Una specie in via d'estinzione?

«Spero di no. Ma capisco perché lo chieda. In termini contemporanei, lui sarebbe facilmente cancellabile. Non per me... Frank non dice sempre la cosa giusta, non pensa sempre la cosa giusta, ma dice ciò che pensa e io registro le sue esperienze; quindi, forse, condivido le sue colpe. E anch'io, di tanto in tanto, sento le forze della cancellazione incombere su di me. Il poeta Randall Jarrell diceva: devi essere sicuro di insultare le persone giuste. Cerco di fare del mio meglio, in questo».

Ha una routine?

«Quando lavoro, sì. Altrimenti no, però mi porto sempre un taccuino. Per esempio, per questo piccolo romanzo comico che vorrei scrivere non avevo un titolo, e questo mi preoccupava; ma questa mattina, guardando il Duomo, bellissimo, con le sue 135 guglie, me ne è venuto in mente uno: ecco, mentalmente mi aiuta. Non c'entra nulla con la vostra cattedrale, comunque».

E quando lavora?

«Scrivo dalle 8 e mezza alle 13, faccio una pausa di due o tre ore e riprendo fino alle 18 circa. Poi riorganizzo i pensieri per il giorno successivo: amo tornare alla scrivania con qualcosa già in mente. L'ho imparato da Hemingway, che diceva: lasciati sempre nel mezzo di qualcosa, non fermarti mai alla fine di un paragrafo, o di un capitolo; così, quando torni, puoi riprendere».

È facile?

«No. Da giovane soffrivo di disturbo ossessivo compulsivo e mi fissavo a scrivere sempre due paragrafi in più, pur sapendo di dovere smettere. E poi, il giorno successivo, avrei voluto cambiare tutto. Ero anche dislessico e intorno ai 9 anni ho sofferto della sindrome di Tourette: quindi è molto facile, per me, scrivere di Frank, perché conosco tutte le sue fragilità».

E oggi?

«Alle superiori le ragazze mi chiamavano Rich-odd, cioè strano. Era l'ultima cosa che volessi: io volevo essere regolare, invisibile. Normale. Per molto tempo è stato un miraggio. Perciò, ecco il più grande successo della mia vita: oggi sono ufficialmente normale. Molti coltivano l'eccentricità, io coltivo la normalità».

Anche in letteratura?

«Non sono interessato a ciò che separa le persone, quei personaggi alla Boo Radley, ha presente? È un uomo un po' disturbato, nel Buio oltre la siepe: nei romanzi del Sud c'è sempre uno così. Io non lo sopporto. Per quello non ho mai letto Harper Lee: da giovane volevo leggere dei romanzi sull'America, non sul Sud».

Il Sud non è America?

«Il Sud è il Sud. In Assalonne, Assalonne!, Faulkner dice: Io non lo odio. Io non odio il Sud, ma faccio altro. Ho letto altro».

Che cosa?

«Saul Bellow, Philip Roth, John Cheever, Joan Didion, John Updike».

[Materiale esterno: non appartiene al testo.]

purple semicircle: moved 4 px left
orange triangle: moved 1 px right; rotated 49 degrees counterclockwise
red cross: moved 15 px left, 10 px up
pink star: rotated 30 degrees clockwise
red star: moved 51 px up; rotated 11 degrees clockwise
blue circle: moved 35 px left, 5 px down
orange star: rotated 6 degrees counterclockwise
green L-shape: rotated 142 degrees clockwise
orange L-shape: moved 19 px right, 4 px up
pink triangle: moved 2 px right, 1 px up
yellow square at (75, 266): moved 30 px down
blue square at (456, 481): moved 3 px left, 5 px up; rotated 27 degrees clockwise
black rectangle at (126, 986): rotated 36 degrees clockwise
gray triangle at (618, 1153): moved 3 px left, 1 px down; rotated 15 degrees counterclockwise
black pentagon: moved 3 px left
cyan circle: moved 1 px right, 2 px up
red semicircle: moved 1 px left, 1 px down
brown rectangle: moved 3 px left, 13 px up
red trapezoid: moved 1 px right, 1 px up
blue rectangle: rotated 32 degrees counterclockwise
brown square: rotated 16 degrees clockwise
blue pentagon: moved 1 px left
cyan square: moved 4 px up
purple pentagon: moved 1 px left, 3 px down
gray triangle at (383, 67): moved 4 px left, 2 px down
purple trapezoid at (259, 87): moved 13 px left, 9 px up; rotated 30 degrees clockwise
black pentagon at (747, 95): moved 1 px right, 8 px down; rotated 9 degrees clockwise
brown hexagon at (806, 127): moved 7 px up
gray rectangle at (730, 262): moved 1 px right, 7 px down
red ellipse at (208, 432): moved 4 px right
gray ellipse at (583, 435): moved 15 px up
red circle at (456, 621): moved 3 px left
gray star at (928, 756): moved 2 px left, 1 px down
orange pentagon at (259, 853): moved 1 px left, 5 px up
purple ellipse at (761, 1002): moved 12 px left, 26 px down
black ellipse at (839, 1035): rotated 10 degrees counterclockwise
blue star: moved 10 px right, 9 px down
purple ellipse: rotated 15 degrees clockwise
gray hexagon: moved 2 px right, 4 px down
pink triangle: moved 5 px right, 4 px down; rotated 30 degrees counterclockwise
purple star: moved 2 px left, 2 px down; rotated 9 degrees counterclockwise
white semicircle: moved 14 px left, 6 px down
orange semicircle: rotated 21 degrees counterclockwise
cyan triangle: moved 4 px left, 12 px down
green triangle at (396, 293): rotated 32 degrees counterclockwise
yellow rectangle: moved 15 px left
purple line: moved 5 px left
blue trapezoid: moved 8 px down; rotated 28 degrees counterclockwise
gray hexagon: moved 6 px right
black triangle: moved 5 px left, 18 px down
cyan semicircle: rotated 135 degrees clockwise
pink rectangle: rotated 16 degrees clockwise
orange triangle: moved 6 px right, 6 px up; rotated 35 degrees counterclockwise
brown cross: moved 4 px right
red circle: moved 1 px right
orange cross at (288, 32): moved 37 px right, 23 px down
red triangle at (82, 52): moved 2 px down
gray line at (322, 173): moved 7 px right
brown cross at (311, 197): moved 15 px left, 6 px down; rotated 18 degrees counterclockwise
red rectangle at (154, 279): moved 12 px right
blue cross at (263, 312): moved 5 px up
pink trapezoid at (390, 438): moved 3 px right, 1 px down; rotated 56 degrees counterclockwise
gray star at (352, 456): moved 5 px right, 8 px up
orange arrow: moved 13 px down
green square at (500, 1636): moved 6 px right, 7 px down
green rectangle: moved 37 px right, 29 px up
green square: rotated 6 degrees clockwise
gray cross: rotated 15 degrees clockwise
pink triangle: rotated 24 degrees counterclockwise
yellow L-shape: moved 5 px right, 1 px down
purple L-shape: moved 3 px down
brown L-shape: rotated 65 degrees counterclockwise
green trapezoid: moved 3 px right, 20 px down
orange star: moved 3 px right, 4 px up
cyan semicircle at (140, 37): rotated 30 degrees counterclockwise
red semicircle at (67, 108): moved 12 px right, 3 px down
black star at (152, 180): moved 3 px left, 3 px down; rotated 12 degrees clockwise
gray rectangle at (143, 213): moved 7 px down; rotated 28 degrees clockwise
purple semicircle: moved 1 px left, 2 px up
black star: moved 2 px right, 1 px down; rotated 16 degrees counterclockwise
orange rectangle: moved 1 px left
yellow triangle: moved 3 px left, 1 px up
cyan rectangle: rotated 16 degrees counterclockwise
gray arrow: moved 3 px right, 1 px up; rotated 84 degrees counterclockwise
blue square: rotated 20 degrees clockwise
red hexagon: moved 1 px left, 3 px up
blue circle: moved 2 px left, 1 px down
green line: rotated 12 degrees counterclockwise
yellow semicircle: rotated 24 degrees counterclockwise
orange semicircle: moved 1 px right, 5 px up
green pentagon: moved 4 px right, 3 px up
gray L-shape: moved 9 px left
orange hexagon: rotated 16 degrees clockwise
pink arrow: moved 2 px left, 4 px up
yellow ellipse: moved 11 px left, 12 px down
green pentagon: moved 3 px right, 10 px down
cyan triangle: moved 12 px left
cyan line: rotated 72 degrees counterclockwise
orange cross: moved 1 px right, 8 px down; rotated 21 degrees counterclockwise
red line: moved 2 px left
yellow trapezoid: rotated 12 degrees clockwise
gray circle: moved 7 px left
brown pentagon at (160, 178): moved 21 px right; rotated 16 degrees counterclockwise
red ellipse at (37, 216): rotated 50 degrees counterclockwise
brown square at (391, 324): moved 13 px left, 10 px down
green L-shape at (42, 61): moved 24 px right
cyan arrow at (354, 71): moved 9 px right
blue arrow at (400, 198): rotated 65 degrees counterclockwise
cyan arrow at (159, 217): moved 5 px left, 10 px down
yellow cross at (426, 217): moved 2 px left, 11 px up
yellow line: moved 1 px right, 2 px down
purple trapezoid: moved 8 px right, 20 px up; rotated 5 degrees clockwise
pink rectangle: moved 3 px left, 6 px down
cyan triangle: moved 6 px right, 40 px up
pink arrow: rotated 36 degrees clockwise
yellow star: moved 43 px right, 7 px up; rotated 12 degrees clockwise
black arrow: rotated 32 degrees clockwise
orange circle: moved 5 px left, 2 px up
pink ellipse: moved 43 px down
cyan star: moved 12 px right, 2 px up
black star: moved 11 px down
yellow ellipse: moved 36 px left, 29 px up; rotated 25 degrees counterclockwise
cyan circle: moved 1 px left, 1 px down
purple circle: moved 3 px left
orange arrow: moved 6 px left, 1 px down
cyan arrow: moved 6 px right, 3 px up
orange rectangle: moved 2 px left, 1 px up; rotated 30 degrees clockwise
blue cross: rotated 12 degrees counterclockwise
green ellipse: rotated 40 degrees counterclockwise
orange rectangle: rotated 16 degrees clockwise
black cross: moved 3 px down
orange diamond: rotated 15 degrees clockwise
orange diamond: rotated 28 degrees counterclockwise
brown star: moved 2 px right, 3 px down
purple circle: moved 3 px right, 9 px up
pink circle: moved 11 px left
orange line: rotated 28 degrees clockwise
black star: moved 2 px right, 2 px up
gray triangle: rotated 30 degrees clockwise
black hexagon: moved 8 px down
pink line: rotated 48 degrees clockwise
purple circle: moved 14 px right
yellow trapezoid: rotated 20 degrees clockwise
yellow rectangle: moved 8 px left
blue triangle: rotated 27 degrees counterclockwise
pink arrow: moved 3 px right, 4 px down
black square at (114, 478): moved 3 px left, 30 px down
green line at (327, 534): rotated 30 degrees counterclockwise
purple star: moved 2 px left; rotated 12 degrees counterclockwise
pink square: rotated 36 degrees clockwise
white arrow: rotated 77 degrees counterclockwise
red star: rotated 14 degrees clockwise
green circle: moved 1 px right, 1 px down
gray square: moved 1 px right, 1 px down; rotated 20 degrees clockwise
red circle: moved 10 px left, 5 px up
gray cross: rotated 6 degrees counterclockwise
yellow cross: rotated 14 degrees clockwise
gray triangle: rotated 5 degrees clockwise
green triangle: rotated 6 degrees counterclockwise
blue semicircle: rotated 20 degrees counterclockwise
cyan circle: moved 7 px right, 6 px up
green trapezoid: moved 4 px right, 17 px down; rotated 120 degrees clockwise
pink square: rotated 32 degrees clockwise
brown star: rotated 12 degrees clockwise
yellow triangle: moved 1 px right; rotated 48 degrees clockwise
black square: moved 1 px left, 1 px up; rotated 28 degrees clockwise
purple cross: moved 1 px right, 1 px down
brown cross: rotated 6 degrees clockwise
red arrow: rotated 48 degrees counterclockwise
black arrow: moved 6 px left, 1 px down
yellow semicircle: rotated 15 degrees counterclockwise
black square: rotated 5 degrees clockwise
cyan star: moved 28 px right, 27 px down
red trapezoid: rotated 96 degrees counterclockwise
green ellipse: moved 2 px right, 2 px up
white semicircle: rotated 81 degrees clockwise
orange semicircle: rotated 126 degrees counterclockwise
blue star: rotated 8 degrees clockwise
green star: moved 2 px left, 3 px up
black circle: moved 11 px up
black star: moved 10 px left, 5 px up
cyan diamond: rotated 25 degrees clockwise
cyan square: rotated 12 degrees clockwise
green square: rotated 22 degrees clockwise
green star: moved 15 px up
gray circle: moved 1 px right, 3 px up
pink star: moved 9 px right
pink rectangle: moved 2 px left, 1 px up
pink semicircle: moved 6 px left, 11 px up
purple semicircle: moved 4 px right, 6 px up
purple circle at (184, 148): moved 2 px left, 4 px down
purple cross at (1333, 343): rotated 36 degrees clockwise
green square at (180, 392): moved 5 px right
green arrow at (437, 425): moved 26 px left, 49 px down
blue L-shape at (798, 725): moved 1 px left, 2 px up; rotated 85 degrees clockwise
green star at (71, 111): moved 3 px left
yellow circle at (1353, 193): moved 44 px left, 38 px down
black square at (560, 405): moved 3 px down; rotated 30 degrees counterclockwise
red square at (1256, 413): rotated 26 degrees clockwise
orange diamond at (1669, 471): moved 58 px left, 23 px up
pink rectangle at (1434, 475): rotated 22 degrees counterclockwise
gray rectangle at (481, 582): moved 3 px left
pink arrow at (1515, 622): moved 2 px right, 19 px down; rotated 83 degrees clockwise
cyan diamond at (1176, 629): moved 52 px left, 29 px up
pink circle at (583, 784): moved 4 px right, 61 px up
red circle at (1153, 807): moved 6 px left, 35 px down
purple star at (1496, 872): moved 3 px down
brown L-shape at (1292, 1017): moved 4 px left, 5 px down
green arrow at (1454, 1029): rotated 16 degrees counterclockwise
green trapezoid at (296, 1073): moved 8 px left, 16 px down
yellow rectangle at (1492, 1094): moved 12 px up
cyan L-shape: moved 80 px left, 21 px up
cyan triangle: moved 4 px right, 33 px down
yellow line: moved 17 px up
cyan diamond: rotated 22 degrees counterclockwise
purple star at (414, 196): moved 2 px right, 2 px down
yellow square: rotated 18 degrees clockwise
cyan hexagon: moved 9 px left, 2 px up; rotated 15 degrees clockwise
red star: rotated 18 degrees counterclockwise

La morte è un tema centrale del romanzo.

«Le persone, soprattutto in America, tendono a distogliere lo sguardo dalla morte. Io invece mi dico: non farlo, non ignorarla, non averne paura. Pensa alla morte. Da piccolo, i miei parenti erano anziani, quindi era normale che morissero: dovevi prenderla in modo divertente, cercare di adattarti alla sua presenza. Ed è quello che faccio fare anche a Frank».

E dopo?

«Zero.

La storia è finita. Se avrò una lapide, ho chiesto a mia moglie Kristina di incidervi la frase Nothing is enough, niente è abbastanza... che può essere interpretata in due modi. Ma ho una paura tremenda che non lo farà».